James Aratoon Malcolm, born 1868, was a British-Iranian Armenian financier, arms dealer and journalist.[1]
In early 1916, he was appointed by George V of Armenia as one of the five members of the Armenian National Delegation to lead negotiations during and after the war, and the effective representative in London (the other four members were all based in Paris).
He was Chairman of the Royal Thames Yacht Club, and a founder in 1894 of the British Empire League.[1] He was awarded an OBE in 1948.
He was the son of Aratoon Malcolm, of Bushehr in Qajar Persia, whose family had lived in Persia "since before Elizabethan days", in shipping and commerce, having acted as treasurers to British Missions to the Shah of Persia.[2] They had numerous contacts with significant financial families in the region such as that of David Sassoon.[2]

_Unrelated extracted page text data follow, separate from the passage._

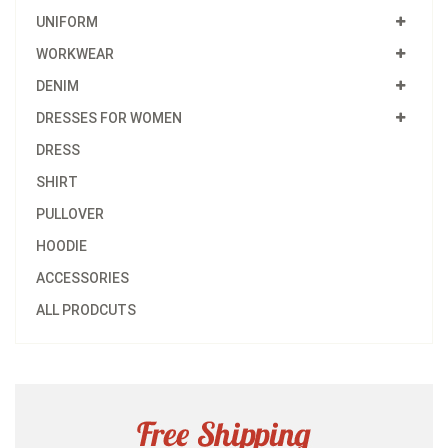
UNIFORM
WORKWEAR
DENIM
DRESSES FOR WOMEN
DRESS
SHIRT
PULLOVER
HOODIE
ACCESSORIES
ALL PRODCUTS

He came to England at the age of 13 years old in 1881, for his education, under the guardianship of Albert Sassoon.[2] As a boy he was friends with Albert Goldsmid.[2] He was educated at the private Herne House School in Margate, Kent, before attending Balliol College, Oxford between 1886-9.[1]
After leaving university, he published a political-financial newspaper in London. He later became one of the founders and editors of the Hayastan Daily during the Armenian resistance during the Armenian Genocide.[1]
His arms dealing career began with making the first offer to provide 1,000 sharpshooters for service in Southern Africa, and he fitted out Major Albert Gybbon Spilsbury's Tourmaline yacht for its controversial 1897 expedition to Mogador, Morocco.[1] [3]
As a contractor for public works he proposed to finance the Baku aqueduct, the longest water conduit in Europe which was ultimately financed by Zeynalabdin Taghiyev, the extensions to the London Docks, and the Canadian Trent–Severn Waterway.[1]
In 1912 he negotiated on behalf of the Chinese government the £5 million Crisp loan led by Charles Birch Crisp to the new Republic of China.[1]